Collected data
_ _ _ _

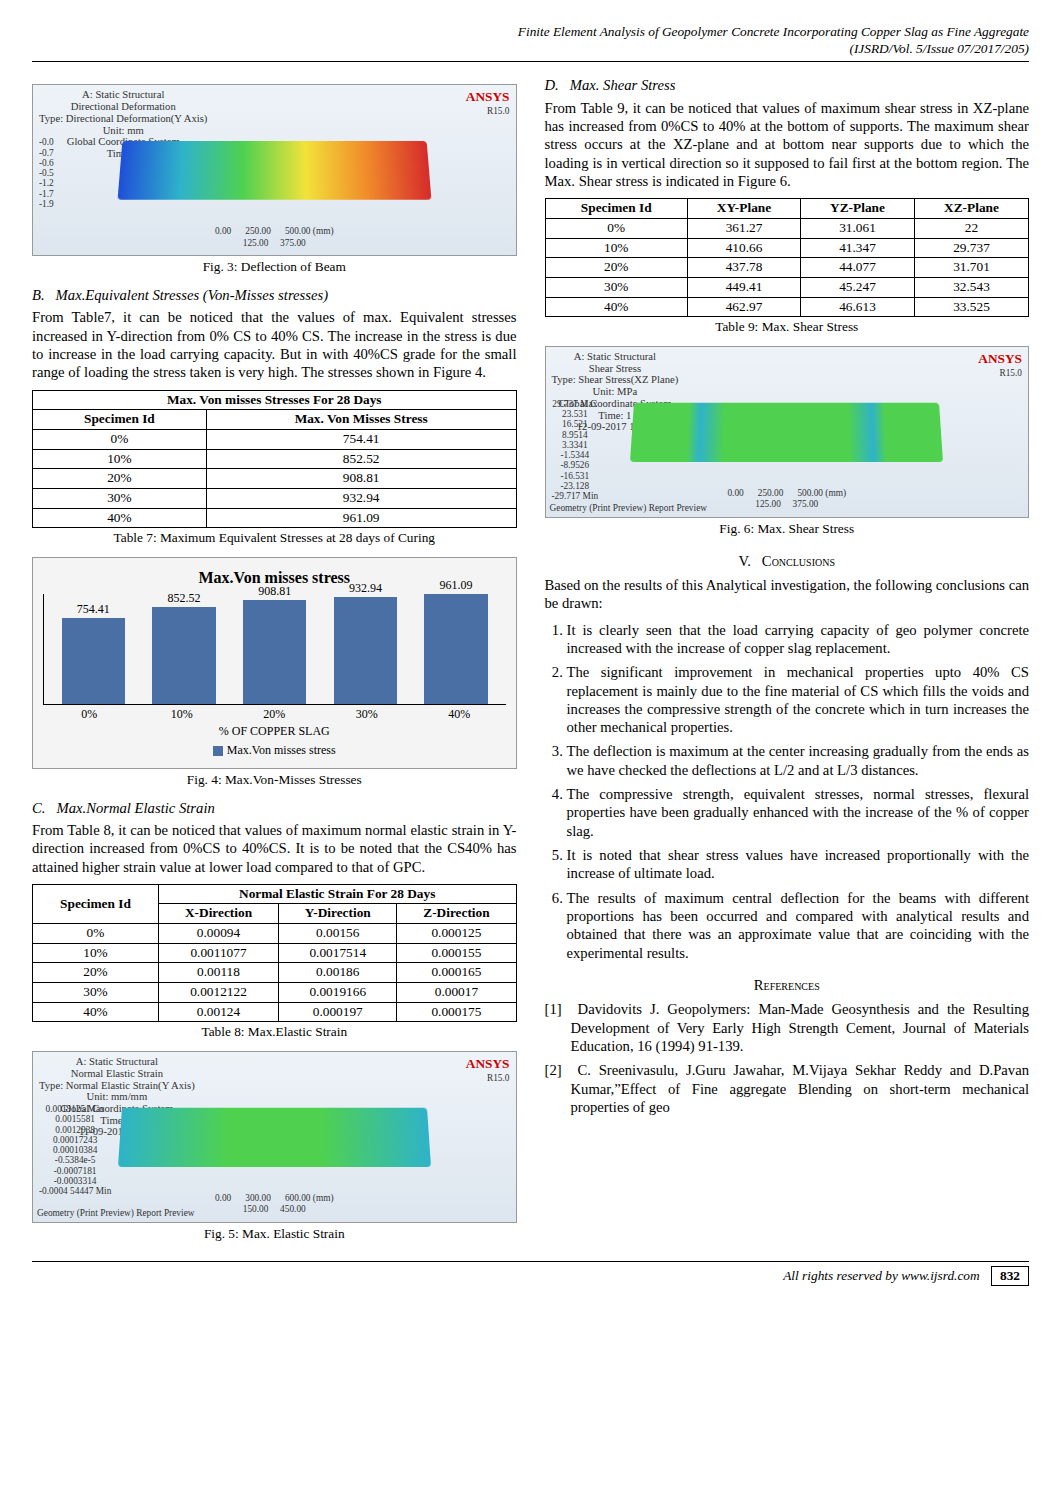Finite Element Analysis of Geopolymer Concrete Incorporating Copper Slag as Fine Aggregate (IJSRD/Vol. 5/Issue 07/2017/205)
ANSYSR15.0
A: Static Structural
Directional Deformation
Type: Directional Deformation(Y Axis)
Unit: mm
Global Coordinate System
Time: 1
-0.0
-0.7
-0.6
-0.5
-1.2
-1.7
-1.9
0.00 250.00 500.00 (mm)
125.00 375.00
Fig. 3: Deflection of Beam
B. Max.Equivalent Stresses (Von-Misses stresses)
From Table7, it can be noticed that the values of max. Equivalent stresses increased in Y-direction from 0% CS to 40% CS. The increase in the stress is due to increase in the load carrying capacity. But in with 40%CS grade for the small range of loading the stress taken is very high. The stresses shown in Figure 4.
| Max. Von misses Stresses For 28 Days |
| --- |
| Specimen Id | Max. Von Misses Stress |
| 0% | 754.41 |
| 10% | 852.52 |
| 20% | 908.81 |
| 30% | 932.94 |
| 40% | 961.09 |
Table 7: Maximum Equivalent Stresses at 28 days of Curing
Max.Von misses stress
754.41
852.52
908.81
932.94
961.09
0%
10%
20%
30%
40%
% OF COPPER SLAG
Max.Von misses stress
Fig. 4: Max.Von-Misses Stresses
C. Max.Normal Elastic Strain
From Table 8, it can be noticed that values of maximum normal elastic strain in Y-direction increased from 0%CS to 40%CS. It is to be noted that the CS40% has attained higher strain value at lower load compared to that of GPC.
| Specimen Id | Normal Elastic Strain For 28 Days |
| --- | --- |
| X-Direction | Y-Direction | Z-Direction |
| 0% | 0.00094 | 0.00156 | 0.000125 |
| 10% | 0.0011077 | 0.0017514 | 0.000155 |
| 20% | 0.00118 | 0.00186 | 0.000165 |
| 30% | 0.0012122 | 0.0019166 | 0.00017 |
| 40% | 0.00124 | 0.000197 | 0.000175 |
Table 8: Max.Elastic Strain
ANSYSR15.0
A: Static Structural
Normal Elastic Strain
Type: Normal Elastic Strain(Y Axis)
Unit: mm/mm
Global Coordinate System
Time: 1
11-09-2017 10:11
0.0019125 Max
0.0015581
0.0012938
0.00017243
0.00010384
-0.5384e-5
-0.0007181
-0.0003314
-0.0004 54447 Min
0.00 300.00 600.00 (mm)
150.00 450.00
Geometry (Print Preview) Report Preview
Fig. 5: Max. Elastic Strain
D. Max. Shear Stress
From Table 9, it can be noticed that values of maximum shear stress in XZ-plane has increased from 0%CS to 40% at the bottom of supports. The maximum shear stress occurs at the XZ-plane and at bottom near supports due to which the loading is in vertical direction so it supposed to fail first at the bottom region. The Max. Shear stress is indicated in Figure 6.
| Specimen Id | XY-Plane | YZ-Plane | XZ-Plane |
| --- | --- | --- | --- |
| 0% | 361.27 | 31.061 | 22 |
| 10% | 410.66 | 41.347 | 29.737 |
| 20% | 437.78 | 44.077 | 31.701 |
| 30% | 449.41 | 45.247 | 32.543 |
| 40% | 462.97 | 46.613 | 33.525 |
Table 9: Max. Shear Stress
ANSYSR15.0
A: Static Structural
Shear Stress
Type: Shear Stress(XZ Plane)
Unit: MPa
Global Coordinate System
Time: 1
12-09-2017 11:33
29.737 Max
23.531
16.521
8.9514
3.3341
-1.5344
-8.9526
-16.531
-23.128
-29.717 Min
0.00 250.00 500.00 (mm)
125.00 375.00
Geometry (Print Preview) Report Preview
Fig. 6: Max. Shear Stress
V. Conclusions
Based on the results of this Analytical investigation, the following conclusions can be drawn:
It is clearly seen that the load carrying capacity of geo polymer concrete increased with the increase of copper slag replacement.
The significant improvement in mechanical properties upto 40% CS replacement is mainly due to the fine material of CS which fills the voids and increases the compressive strength of the concrete which in turn increases the other mechanical properties.
The deflection is maximum at the center increasing gradually from the ends as we have checked the deflections at L/2 and at L/3 distances.
The compressive strength, equivalent stresses, normal stresses, flexural properties have been gradually enhanced with the increase of the % of copper slag.
It is noted that shear stress values have increased proportionally with the increase of ultimate load.
The results of maximum central deflection for the beams with different proportions has been occurred and compared with analytical results and obtained that there was an approximate value that are coinciding with the experimental results.
References
[1] Davidovits J. Geopolymers: Man-Made Geosynthesis and the Resulting Development of Very Early High Strength Cement, Journal of Materials Education, 16 (1994) 91-139.
[2] C. Sreenivasulu, J.Guru Jawahar, M.Vijaya Sekhar Reddy and D.Pavan Kumar,”Effect of Fine aggregate Blending on short-term mechanical properties of geo
All rights reserved by www.ijsrd.com 832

_ _ _ _

TASK ITEM: Which lines above run from the one containing "Fig. 4: Max.Von-Misses Stresses" down to the one containing "0.00156 | 0.000125 |"? Repeat exactly those, both ends included, and nothing else.

RESPONSE AREA:
Fig. 4: Max.Von-Misses Stresses
C. Max.Normal Elastic Strain
From Table 8, it can be noticed that values of maximum normal elastic strain in Y-direction increased from 0%CS to 40%CS. It is to be noted that the CS40% has attained higher strain value at lower load compared to that of GPC.
| Specimen Id | Normal Elastic Strain For 28 Days |
| --- | --- |
| X-Direction | Y-Direction | Z-Direction |
| 0% | 0.00094 | 0.00156 | 0.000125 |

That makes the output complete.